> Exercise requirements
• a. Return the passage of the kava safety text starting at "While it is" and ending at "oxidase inhibitors (MAOIs).", word for word.
• b. Condense the paragraph of the kava safety text that opens with "While it is worth noting that no study" into a shorter version that keeps its main facts.
• c. According to the kava safety text, what skin condition is sometimes associated with kava?

> Extract provided
::::::

Most of you reading with this will enjoy the occasional Taki Mai shot or even regular kava sessions with friends, without having to worry about safety or whether you need to avoid kava.
But there are still the ‘naysayers’ out there who continue to focus on the isolated negative incidents involved with kava rather than the millennia of safe kava use in the South Pacific.
Now kava is becoming more global and is taking its place alongside other herbal supplements and beverages in health stores and supermarkets across the world, it is inevitable that kava is coming under more scrutiny.
This is a good thing – let’s consider it a way for kava to clear its name.
But there are some people who certainly should avoid kava. Below we briefly consider who should NOT be sitting by the kava bowl.
Avoid kava if you…
Let’s first make it clear that kava is non-addictive, has proven ability to relax and de-stress you, and has been used safely for millennia to treat a wide range of ailments and at social gatherings and ceremonies in the South Pacific.
Kava is well-known for its treatment of mild anxiety but those with severe depression should avoid taking it.
While it is worth noting that no study has ever proven a link between liver toxicity and kava, rare cases of liver problems have been reported, as you are probably aware from the so-called ‘European kava ban’ from previous years. Kava is best avoided totally if you have pre-existing liver problems. It is not known precisely why the cases of liver toxicity in Europe occurred, but it is suspected that sub-standard kava was used.
Putting this problem into context, the amount of people with liver problems as a result of kava usage would be a dot on the landscape of those who suffer liver problems from alcohol usage.
…which brings us to another category of people who should avoid kava. It’s best never to mix kava with alcohol, benzodiazepine, or SSRI usage. It’s also best avoided if you are taking prescription monoamine oxidase inhibitors (MAOIs).
Pregnant or nursing women are also advised to avoid kava altogether, as are children under the age of 18 and anyone who is due to have surgery.
Kava is sometimes associated with dry, yellowish, scaly skin, but this is usually only in users who take large amount of kava, or indulge in particularly strong, low-grade strains of kava.
A few shots of elite Taki Mai kava are very unlikely to cause any problems. So enjoy!

::::::

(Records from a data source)

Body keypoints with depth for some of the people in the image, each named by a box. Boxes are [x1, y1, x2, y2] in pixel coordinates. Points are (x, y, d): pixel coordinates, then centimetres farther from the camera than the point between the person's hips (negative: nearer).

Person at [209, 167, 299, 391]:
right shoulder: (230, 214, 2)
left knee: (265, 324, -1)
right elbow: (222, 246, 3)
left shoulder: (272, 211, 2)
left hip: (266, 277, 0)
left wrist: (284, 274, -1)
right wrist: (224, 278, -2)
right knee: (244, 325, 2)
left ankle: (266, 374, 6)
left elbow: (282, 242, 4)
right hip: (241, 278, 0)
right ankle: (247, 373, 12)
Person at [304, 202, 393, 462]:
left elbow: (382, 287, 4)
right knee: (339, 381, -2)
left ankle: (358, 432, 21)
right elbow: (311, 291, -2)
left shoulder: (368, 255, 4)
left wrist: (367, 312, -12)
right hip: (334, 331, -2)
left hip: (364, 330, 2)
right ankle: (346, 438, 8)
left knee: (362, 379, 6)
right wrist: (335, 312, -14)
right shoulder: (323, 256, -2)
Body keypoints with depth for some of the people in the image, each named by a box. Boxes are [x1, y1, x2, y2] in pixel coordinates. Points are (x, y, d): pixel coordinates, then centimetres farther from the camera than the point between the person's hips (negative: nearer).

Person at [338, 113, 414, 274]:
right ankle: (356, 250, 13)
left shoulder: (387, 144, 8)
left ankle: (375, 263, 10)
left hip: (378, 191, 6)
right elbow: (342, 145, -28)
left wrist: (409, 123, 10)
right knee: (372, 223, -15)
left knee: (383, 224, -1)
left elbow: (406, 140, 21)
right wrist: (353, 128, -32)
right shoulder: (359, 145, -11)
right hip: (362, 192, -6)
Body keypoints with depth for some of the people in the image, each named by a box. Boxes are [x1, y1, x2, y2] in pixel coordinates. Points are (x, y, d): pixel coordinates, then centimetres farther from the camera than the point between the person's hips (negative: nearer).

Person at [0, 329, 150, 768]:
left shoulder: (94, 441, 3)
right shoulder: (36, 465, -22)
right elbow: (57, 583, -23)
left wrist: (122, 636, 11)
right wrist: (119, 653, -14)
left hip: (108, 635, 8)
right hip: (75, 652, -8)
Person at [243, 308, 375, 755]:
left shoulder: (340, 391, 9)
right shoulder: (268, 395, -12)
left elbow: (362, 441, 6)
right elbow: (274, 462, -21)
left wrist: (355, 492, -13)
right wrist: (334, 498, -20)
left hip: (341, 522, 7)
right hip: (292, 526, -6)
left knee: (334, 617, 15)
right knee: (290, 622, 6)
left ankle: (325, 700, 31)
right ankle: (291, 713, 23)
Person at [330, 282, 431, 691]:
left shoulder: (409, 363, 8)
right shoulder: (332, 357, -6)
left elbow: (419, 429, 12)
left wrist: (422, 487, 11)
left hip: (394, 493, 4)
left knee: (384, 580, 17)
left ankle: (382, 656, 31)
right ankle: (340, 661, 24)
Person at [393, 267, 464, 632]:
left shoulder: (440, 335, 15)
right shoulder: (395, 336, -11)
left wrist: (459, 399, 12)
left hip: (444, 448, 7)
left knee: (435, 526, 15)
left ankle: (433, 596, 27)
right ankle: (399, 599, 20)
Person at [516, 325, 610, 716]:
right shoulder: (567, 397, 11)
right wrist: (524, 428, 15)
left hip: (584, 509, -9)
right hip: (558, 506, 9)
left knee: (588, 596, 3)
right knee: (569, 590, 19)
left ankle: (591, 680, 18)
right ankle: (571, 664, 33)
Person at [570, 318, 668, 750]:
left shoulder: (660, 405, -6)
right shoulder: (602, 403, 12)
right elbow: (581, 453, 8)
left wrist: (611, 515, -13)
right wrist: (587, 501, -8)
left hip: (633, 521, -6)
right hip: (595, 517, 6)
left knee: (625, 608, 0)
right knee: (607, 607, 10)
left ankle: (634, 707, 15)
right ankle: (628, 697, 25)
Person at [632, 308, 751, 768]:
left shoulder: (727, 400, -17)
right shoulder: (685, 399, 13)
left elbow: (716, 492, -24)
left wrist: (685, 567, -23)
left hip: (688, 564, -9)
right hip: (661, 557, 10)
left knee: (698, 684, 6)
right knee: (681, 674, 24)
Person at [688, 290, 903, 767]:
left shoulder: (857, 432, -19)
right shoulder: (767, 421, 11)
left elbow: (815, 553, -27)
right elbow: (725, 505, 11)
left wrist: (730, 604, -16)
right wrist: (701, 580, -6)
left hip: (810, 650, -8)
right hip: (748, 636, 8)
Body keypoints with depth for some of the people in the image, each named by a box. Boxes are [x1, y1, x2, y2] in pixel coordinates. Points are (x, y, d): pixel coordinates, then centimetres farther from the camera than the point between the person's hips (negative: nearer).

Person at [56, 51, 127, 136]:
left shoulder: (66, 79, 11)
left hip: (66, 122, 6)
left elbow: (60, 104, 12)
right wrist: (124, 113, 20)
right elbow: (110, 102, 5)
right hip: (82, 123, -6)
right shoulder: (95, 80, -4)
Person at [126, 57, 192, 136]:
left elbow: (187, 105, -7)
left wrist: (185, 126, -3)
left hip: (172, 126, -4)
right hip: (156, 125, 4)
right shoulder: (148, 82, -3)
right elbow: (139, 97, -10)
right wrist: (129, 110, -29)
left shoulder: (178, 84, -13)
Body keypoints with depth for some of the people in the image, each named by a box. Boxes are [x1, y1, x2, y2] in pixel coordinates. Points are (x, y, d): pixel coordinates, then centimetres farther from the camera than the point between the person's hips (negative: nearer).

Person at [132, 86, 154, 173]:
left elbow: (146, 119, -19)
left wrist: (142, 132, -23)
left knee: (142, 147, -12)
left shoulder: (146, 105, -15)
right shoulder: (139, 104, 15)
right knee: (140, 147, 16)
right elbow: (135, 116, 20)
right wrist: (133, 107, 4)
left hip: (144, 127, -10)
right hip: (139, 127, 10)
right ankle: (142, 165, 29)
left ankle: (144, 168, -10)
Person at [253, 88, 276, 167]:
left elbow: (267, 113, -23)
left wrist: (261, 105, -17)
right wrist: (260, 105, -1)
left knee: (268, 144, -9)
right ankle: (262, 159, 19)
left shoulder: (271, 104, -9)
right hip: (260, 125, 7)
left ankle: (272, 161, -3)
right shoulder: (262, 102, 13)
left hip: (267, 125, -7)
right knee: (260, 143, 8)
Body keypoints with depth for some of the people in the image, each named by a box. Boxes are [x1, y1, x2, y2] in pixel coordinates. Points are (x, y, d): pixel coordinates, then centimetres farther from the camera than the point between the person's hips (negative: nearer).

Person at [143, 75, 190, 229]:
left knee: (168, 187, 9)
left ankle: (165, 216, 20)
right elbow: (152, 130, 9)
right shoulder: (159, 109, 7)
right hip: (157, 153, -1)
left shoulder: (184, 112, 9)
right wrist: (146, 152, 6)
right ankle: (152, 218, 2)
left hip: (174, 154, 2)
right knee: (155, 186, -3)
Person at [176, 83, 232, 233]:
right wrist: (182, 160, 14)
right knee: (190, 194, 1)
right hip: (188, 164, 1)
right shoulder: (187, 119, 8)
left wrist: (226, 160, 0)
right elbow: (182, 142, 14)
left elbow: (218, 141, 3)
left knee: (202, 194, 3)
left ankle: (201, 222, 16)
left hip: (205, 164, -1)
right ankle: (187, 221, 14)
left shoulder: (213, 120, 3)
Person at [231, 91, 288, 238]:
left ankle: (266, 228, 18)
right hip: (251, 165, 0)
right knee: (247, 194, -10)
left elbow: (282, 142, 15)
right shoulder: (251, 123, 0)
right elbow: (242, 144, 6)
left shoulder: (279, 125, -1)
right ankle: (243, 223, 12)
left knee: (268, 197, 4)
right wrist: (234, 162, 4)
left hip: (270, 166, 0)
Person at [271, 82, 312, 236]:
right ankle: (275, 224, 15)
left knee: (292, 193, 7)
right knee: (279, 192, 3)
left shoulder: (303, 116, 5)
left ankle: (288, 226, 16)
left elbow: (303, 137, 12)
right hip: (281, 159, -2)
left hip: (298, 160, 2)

::::::

> Solutions in order
• a.
While it is worth noting that no study has ever proven a link between liver toxicity and kava, rare cases of liver problems have been reported, as you are probably aware from the so-called ‘European kava ban’ from previous years. Kava is best avoided totally if you have pre-existing liver problems. It is not known precisely why the cases of liver toxicity in Europe occurred, but it is suspected that sub-standard kava was used.
Putting this problem into context, the amount of people with liver problems as a result of kava usage would be a dot on the landscape of those who suffer liver problems from alcohol usage.
…which brings us to another category of people who should avoid kava. It’s best never to mix kava with alcohol, benzodiazepine, or SSRI usage. It’s also best avoided if you are taking prescription monoamine oxidase inhibitors (MAOIs).

• b. No study has proven that kava causes liver toxicity, but rare cases of liver problems have been reported, as the so-called "European kava ban" showed. People with pre-existing liver problems should avoid kava entirely. The cause of the European cases is not known precisely, though sub-standard kava is suspected.

• c. Dry, yellowish, scaly skin, usually only in users who take large amounts of kava or particularly strong, low-grade strains.